2014 TigsTown Midseason Top 50: 30-21

Now inside the top 30, take a look at which prospects in the organization fall in the 20's. It's a group highlighted by a couple of recent draftees along with a couple of well-known but raw middle infield prospects.

#30 – Domingo Leyba – Shortstop
The Tigers have been aggressive with Leyba and assigned him to the short-season New York-Penn League for his first stateside experience. Leyba is a heady player with incredible instincts and feel for the game, but lacks the tools of many other teenaged prospects that are pushed aggressively. He has a chance to be a solid second baseman long term, but he’s going to have to prove it at every level of the organization.

#29 – Kyle Lobstein – Left-Handed Pitcher
A lefty with solid stuff and some feel for his craft, Lobstein will likely pitch in the big leagues off and on for an extended period of time. He doesn’t have the raw stuff to lock down a rotation spot for years, but he can fill in at the back of the rotation, and also provide versatility out of the bullpen. If his opportunity does not come with the Tigers, he could be a secondary trade chip that gets a chance on a second division club.

#28 – Shane Zeile – Catcher
One of the Tigers top picks this summer, Zeile is still new to catching but shows impressive tools behind the dish. He profiles as a glove first backstop that will handle a staff well, block well and should have strong catch-and-throw skills when all is said and done. His bat will determine whether he plays every day or as more of a backup/platoon option, but the Tigers will give him every chance to develop and take on a large role at the big league level.

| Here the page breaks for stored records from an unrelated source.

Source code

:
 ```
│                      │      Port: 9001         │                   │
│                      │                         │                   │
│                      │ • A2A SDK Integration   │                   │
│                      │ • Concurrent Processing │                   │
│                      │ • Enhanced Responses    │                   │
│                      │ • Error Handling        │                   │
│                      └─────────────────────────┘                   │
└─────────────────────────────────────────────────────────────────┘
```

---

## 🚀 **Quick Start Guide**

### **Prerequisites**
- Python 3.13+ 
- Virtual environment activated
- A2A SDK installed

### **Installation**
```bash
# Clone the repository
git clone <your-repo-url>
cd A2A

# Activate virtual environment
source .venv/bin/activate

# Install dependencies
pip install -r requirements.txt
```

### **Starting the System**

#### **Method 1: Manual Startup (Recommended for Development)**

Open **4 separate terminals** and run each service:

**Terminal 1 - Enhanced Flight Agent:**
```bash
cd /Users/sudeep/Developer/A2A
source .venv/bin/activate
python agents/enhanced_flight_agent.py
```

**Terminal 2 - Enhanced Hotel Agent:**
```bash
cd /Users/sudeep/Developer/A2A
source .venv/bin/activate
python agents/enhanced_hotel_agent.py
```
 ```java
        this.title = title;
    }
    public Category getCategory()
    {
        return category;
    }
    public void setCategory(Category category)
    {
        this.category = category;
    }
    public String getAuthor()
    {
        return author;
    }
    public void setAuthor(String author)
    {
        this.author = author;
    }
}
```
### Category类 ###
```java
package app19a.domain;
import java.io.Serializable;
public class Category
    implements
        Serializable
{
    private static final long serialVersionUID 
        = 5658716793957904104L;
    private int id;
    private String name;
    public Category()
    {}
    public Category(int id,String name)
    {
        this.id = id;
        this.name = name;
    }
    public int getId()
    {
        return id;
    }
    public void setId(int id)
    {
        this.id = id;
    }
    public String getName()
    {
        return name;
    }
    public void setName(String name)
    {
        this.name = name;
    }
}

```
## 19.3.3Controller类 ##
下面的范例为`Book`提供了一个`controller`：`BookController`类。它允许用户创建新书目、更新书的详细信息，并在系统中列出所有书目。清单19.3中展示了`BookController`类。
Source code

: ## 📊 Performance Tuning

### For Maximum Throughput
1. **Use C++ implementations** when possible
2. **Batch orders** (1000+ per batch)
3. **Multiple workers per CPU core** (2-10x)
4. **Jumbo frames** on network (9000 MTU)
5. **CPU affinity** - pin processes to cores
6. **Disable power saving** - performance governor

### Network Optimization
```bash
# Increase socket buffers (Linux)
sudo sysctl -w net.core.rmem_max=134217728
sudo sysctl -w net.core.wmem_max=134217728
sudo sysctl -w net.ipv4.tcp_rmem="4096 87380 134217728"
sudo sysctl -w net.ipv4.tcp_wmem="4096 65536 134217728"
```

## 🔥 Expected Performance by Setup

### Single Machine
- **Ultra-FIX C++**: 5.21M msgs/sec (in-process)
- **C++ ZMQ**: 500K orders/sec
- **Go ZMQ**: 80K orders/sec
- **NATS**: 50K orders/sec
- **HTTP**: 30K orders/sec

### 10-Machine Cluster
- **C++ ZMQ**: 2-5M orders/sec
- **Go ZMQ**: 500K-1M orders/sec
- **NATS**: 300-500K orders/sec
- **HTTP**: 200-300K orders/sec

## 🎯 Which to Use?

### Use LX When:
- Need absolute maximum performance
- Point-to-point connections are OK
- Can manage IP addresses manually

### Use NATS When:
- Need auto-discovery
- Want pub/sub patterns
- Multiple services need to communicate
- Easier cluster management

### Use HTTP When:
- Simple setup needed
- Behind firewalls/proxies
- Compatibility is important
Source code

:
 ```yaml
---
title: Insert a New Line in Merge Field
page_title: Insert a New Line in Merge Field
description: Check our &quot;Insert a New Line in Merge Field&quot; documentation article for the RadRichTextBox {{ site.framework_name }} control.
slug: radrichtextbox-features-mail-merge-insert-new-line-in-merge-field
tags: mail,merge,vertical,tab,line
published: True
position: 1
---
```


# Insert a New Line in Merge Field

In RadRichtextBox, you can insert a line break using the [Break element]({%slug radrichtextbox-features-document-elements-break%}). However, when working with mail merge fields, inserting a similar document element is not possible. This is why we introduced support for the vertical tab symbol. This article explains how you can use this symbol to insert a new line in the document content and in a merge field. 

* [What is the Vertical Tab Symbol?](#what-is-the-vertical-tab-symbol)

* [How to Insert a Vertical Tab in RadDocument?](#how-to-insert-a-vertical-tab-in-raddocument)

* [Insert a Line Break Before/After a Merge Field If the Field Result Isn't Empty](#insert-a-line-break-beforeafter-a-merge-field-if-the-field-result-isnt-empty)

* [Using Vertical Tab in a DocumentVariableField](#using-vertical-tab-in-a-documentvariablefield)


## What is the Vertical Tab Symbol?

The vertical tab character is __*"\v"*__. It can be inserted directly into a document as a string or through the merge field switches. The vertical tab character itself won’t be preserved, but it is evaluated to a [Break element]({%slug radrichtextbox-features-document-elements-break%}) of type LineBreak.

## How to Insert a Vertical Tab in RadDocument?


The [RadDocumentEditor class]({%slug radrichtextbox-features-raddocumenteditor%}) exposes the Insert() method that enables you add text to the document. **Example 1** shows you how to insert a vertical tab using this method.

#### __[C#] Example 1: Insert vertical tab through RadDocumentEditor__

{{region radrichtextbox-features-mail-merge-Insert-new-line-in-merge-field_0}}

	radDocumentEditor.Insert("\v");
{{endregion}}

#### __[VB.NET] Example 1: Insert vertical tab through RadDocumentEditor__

#27 – Adam Ravanelle – Right-Handed Pitcher
Ravanelle starred for Vanderbilt in the College World Series, flashing a power arsenal that can play very well in relief. Some scouts still believe Ravanelle – who remains raw despite three years of college experience – could still start long term, but the vast majority of evaluators see a high-leverage reliever with power stuff that locks down the 8th inning of tight games.

#26 – Harold Castro – Second Baseman
Despite impressive physical gifts and baseball tools, Castro’s star is fading as a prospect. He has yet to put together the type of consistency at the plate that his tools suggest, and while he has speed and some potential with the glove, those elements of his game remain enigmatic as well. Castro will continue to get chances to prove he has the makeup and overall ability to make it as a pro, but as he continues to struggle and lack consistency, his prospect status will continue to take a hit.

#25 – Joe Jimenez – Right-Handed Pitcher
Signed as an undrafted free agent last year, there were lofty expectations surround Jimenez entering this season; a season in which it was expected he would work as a starting pitcher and begin to build his profile as a potential workhorse starter. Instead, the Tigers have moved him to the bullpen where he has been pumping 92-95 mph heat and flashing an impressive slider. Jimenez has impact potential as a reliever, but the move to the bullpen this early in his career hurts his prospect stock.

#24 – Chad Smith – Right-Handed Pitcher
Tiger fans have received their first exposure to Smith with a call-up this season and while he doesn’t have flashy raw stuff, he can excel in one inning stints. He lacks the consistently plus velocity he showed prior to Tommy John surgery his first season, but he has improved his strike throwing and the consistency of his secondary stuff, giving him a chance to have extended success in a 6th/7th inning role.

#23 – Daniel Fields – Outfielder
After what appeared to be a breakout campaign at Double-A Erie in 2013, Fields has struggled on the field this season, and also missed extensive time due to injury. When he’s right, his defense profiles at the Major League level, and his bat has shown enough life over the years that he could be a quality fourth outfielder. He needs to stay on the field and he needs to begin performing consistently to get that chance.

#22 – Kevin Ziomek – Left-Handed Pitcher
Ziomek’s raw potential may exceed every other member of the West Michigan pitching staff this season. Armed with a powerful right arm and very intriguing secondary stuff, Ziomek only lacks the ability to consistently throw strikes. That missing element keeps him from profiling as a potential mid-rotation starter, and opens questions about whether or not his future rests in the bullpen. Either way, Ziomek has the stuff to pitch in the big leagues, and if given enough developmental time, he could reach that projection.

#21 – Endrys Briceno – Right-Handed Pitcher
Entering this season, Briceno was poised to breakout and cement himself as one of the organization’s top pitching prospects. Those plans were derailed when he came down with an injury to his right arm; an injury that resurfaced just as he was about to rejoin the Lakeland rotation. Briceno has not yet gone under the knife, but things don’t look good at this point. If he gets healthy and shows the impressive fastball and intelligence he had previously showed, he could re-assert himself as a potential mid-rotation arm or high-end bullpen piece.